The decision by the Standing Committee of the National People's Congress was announced yesterday afternoon after two days of meetings.

Currently, individuals earning less than 2,000 yuan a month don't pay tax. A draft amendment, submitted for its first reading on April 20, proposed raising the threshold to 3,000 yuan.

Public opinion was sought on the draft, and 237,684 opinions and suggestions were received, with 15 percent favoring the 3,000 yuan threshold but 48 percent suggesting it be raised to 5,000 yuan.

The overwhelming view was that the 3,000 yuan exemption was too low to reflect rising cost of living.

As proposed, the lowest tax rate will be cut from 5 percent to 3 percent, and the tax will be levied in seven brackets with 45 percent the top rate.

China currently levies tax on personal income in nine brackets at rates from 5 percent to 45 percent.

"The income tax threshold should be raised to reflect spiraling inflation," said He Gaoning, a Shanghai office worker who earns 25,000 yuan a month before tax. "The higher threshold shows that policy-makers tried to factor in the views of the public though I don't think the 3,500 yuan exemption is a major relief in costly cities like Shanghai," he said.

Under the new system, a taxpayer whose salary is between 8,000 yuan and 12,000 yuan, after deducting social welfare fees, will pay 480 yuan less tax.

Those earning 19,000 yuan will pay 155 yuan less and those earning 30,000 will find just 5 yuan more in their pockets.

People earning more than 38,600 yuan a month will pay more income tax. For example, a 100,000 yuan monthly salary means an extra 1,095 yuan deducted.

The law committee of the NPC said the tax changes were necessary to cut the tax burden for low and medium income earners and let the tax system play a bigger role in the redistribution of wealth.

Shanghai office worker Roman Gu said more should be done to collect tax from the super rich who enjoyed more ways of avoiding tax.

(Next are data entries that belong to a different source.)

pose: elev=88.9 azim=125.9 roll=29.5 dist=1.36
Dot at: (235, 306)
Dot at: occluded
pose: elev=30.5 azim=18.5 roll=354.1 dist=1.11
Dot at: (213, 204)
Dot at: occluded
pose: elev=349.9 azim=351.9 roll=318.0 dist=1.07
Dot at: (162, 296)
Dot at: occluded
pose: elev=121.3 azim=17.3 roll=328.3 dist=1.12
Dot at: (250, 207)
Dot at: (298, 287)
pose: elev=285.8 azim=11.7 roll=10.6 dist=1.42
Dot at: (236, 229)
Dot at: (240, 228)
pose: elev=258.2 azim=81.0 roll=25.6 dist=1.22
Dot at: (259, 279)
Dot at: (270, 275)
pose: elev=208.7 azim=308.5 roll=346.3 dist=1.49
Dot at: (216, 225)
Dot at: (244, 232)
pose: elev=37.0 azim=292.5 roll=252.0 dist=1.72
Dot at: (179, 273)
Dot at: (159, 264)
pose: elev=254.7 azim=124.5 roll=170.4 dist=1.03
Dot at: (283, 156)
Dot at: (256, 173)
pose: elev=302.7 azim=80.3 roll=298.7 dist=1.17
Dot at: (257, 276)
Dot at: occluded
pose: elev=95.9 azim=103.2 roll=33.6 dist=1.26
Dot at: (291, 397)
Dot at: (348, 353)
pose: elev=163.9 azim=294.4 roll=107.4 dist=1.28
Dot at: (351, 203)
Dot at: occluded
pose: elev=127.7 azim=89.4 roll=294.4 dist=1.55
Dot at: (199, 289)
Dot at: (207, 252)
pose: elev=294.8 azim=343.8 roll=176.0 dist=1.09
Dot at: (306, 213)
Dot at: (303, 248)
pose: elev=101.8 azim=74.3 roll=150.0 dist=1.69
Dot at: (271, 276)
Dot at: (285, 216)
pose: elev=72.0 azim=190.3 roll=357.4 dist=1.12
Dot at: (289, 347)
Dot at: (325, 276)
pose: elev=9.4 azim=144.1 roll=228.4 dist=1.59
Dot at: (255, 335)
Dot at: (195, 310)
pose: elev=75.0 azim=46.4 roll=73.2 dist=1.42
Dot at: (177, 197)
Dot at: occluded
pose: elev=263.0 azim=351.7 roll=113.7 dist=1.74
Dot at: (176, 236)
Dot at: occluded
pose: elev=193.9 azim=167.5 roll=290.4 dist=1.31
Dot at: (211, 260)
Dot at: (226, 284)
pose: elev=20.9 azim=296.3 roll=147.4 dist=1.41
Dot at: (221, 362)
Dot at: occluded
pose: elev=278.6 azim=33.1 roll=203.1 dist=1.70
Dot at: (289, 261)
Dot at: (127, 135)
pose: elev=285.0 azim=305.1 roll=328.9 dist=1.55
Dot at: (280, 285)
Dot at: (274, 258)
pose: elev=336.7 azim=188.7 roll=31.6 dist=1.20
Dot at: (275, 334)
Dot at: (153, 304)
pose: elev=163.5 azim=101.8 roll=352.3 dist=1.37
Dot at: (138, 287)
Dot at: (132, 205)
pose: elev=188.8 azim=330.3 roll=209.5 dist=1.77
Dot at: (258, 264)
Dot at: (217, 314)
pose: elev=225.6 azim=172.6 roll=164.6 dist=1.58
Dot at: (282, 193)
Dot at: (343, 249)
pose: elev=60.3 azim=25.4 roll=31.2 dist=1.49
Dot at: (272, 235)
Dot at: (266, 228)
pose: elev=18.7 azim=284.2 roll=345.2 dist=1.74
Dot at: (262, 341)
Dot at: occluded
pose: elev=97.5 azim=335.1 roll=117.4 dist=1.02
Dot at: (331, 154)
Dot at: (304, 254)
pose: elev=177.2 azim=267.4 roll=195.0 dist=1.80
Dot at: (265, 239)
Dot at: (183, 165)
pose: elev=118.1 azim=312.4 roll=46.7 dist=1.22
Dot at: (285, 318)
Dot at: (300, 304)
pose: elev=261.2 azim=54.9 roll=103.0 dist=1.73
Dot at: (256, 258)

"China's tax regime relies too much on the salary system," said Gu. "It's the salary-earning middle class, rather than the super rich, who are the most hit under the new system."

With wealth being accumulated at an unprecedented pace in China, sources of wealth have become more diversified, with income coming from businesses, sole proprietorships and asset transfers, for example.